The Information Commissioner’s Office (ICO) issued the credit checking agency Equifax Ltd with the maximum allowed £500,000 fine for failing to protect the personal information of up to 15 million UK citizens during a cyber attack in 2017. The incident between May 13 and July 30, 2017 in the US, affected 146 million customers globally.
The ICO found that, although the information systems in the US were compromised, Equifax Ltd was responsible for the personal information of its UK customers. The UK arm of the company failed to take appropriate steps to ensure its American parent Equifax Inc, which was processing the data on its behalf, was protecting the information.
The ICO with fellow regulator the Financial Conduct Authority (FCA) found multiple failures at the credit reference agency which led to personal information being retained for longer than necessary and vulnerable to unauthorised access.
The investigation was carried out under the Data Protection Act 1998, rather than the new general data protection regulation (GDPR), as the failings occurred before new Europe Union-wide rules came into force in May, which include far bigger fines allowed.
The ICO said that the company contravened five out of eight data protection principles of the Data Protection Act 1998 including, failure to secure personal data, poor retention practices, and lack of legal basis for international transfers of UK citizens’ data.
Elizabeth Denham, Information Commissioner said: “The loss of personal information, particularly where there is the potential for financial fraud, is not only upsetting to customers, it undermines consumer trust in digital commerce. This is compounded when the company is a global firm whose business relies on personal data. We are determined to look after UK citizens’ information wherever it is held. Equifax Ltd has received the highest fine possible under the 1998 legislation because of the number of victims, the type of data at risk and because it has no excuse for failing to adhere to its own policies and controls as well as the law.
“Many of the people affected would not have been aware the company held their data; learning about the cyber attack would have been unexpected and is likely to have caused particular distress. Multinational data companies like Equifax must understand what personal data they hold and take robust steps to protect it. Their boards need to ensure that internal controls and systems work effectively to meet legal requirements and customers’ expectations.”

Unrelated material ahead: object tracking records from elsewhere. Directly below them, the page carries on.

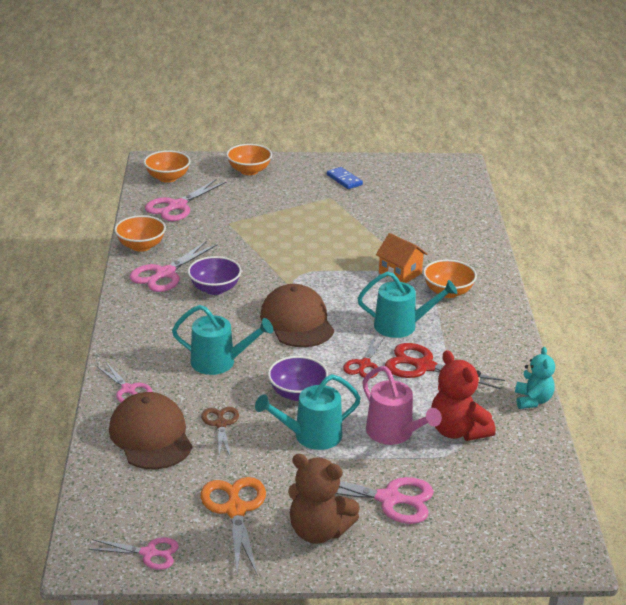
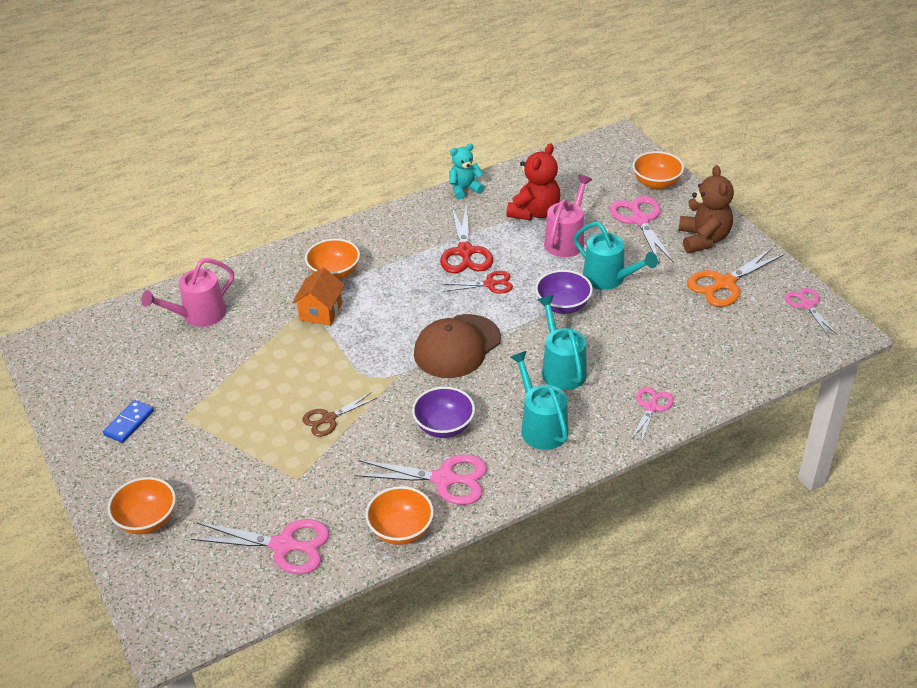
camera: 115 degrees left, 10 degrees up
brown cap [109,392,192,469] -> none
orange bowl [144,150,190,183] -> orange bowl moved to [633,151,684,189]
brown scissors [201,407,239,456] -> brown scissors moved to [302,393,377,437]
turquoise watering can [358,272,457,338] -> turquoise watering can moved to [510,351,568,450]
none -> pink watering can [141,258,234,327]

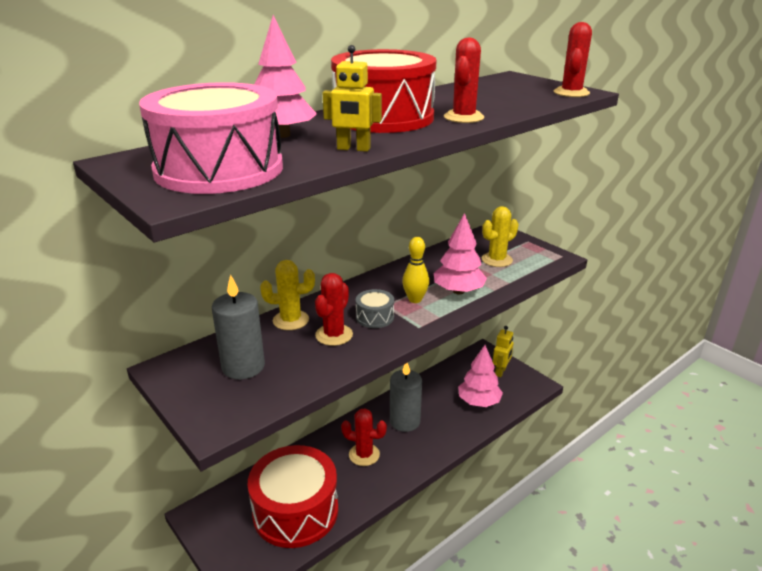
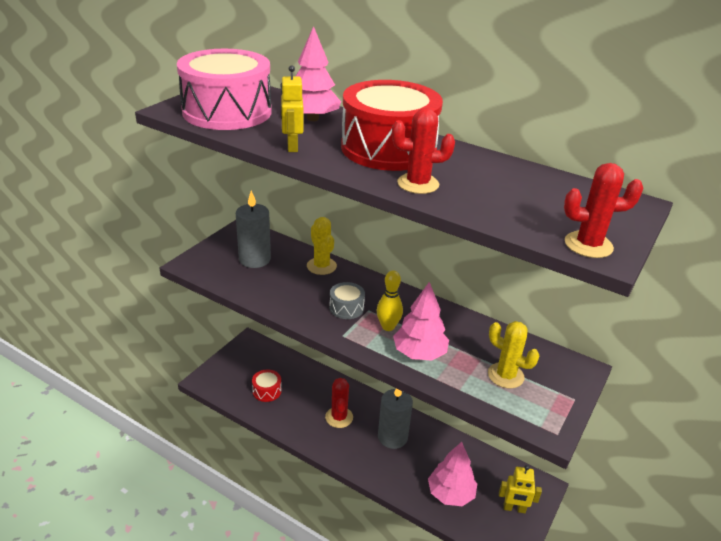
camera: 70 degrees right, 5 degrees up
red drum [248,445,338,548] -> red drum [252,369,282,402], size x0.43
red cactus [315,273,353,346] -> none

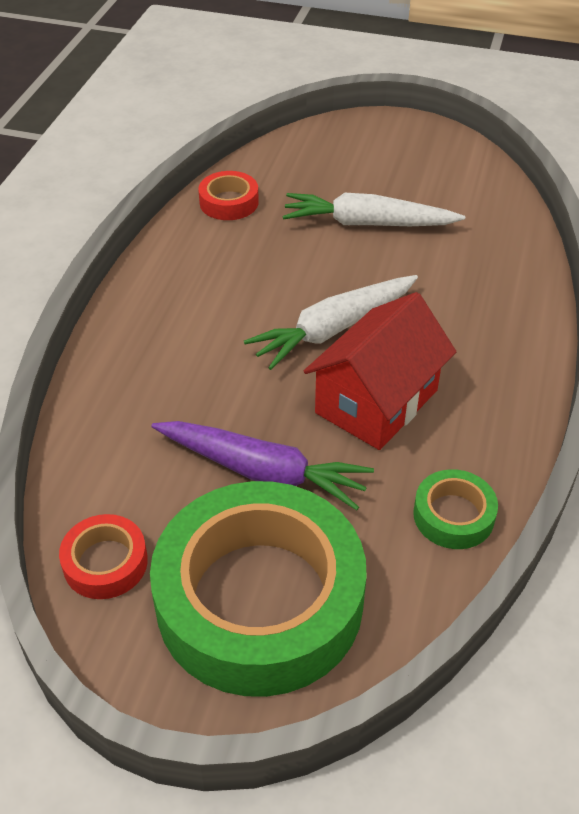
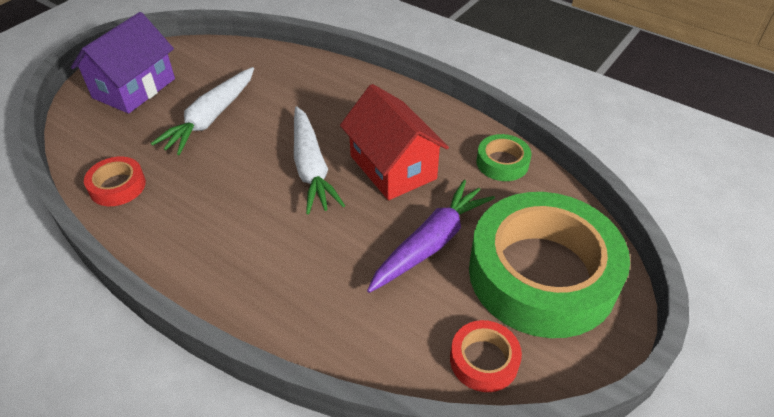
camera: 70 degrees left, 0 degrees up
none -> purple house [71,12,175,114]

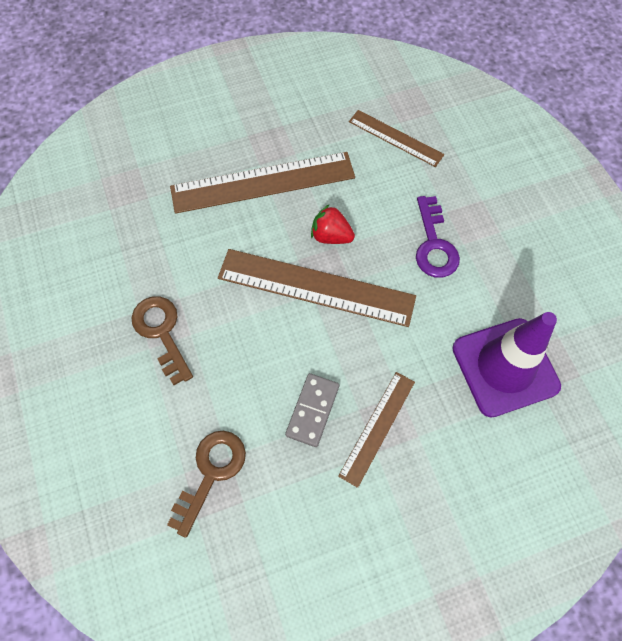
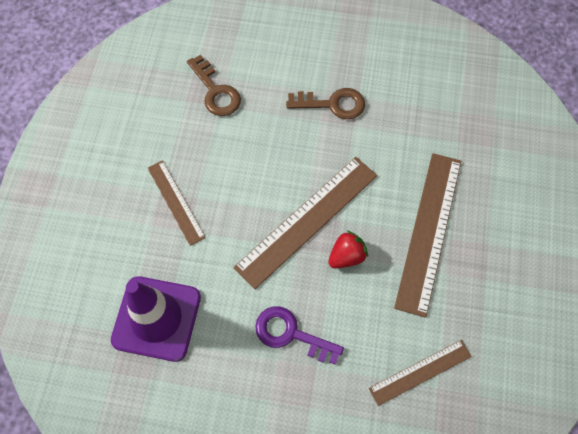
camera: 120 degrees right, 0 degrees up
grey domino [285,373,339,447] -> none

Separately, Bupa Insurance Services Limited (Bupa) was fined £175,000 by the ICO, for failing to have effective security measures in place to protect customers’ personal information. Between January and March 2017, a Bupa employee was able to extract the personal information of 547,000 Bupa Global customers and offer it for sale on the dark web.
The employee accessed the information via Bupa’s customer relationship management system, known as SWAN. The system holds customer records relating to 1.5 million people. The employee sent bulk data reports to his personal email account. The compromised information, which included names, dates of birth, email addresses and nationality, was later offered for sale on the dark web.
ICO Director of Investigations, Steve Eckersley, said: “Bupa failed to recognise that people’s personal data was at risk and failed to take reasonable steps to secure it. Our investigation found material inadequacies in the way Bupa safeguarded personal data. The inadequacies were systemic and appear to have gone unchecked for a long time. On top of that, the ICO’s investigation found no satisfactory explanation for them.”
Bupa was alerted to the breach on June 16, 2017 by an external partner who spotted customer data for sale. Bupa and the ICO received 198 complaints about the incident. The employee was dismissed.
The watchdog pointed to what it called systemic failures in Bupa’s technical and organisational measures which also left 1.5 million records at risk for a long time.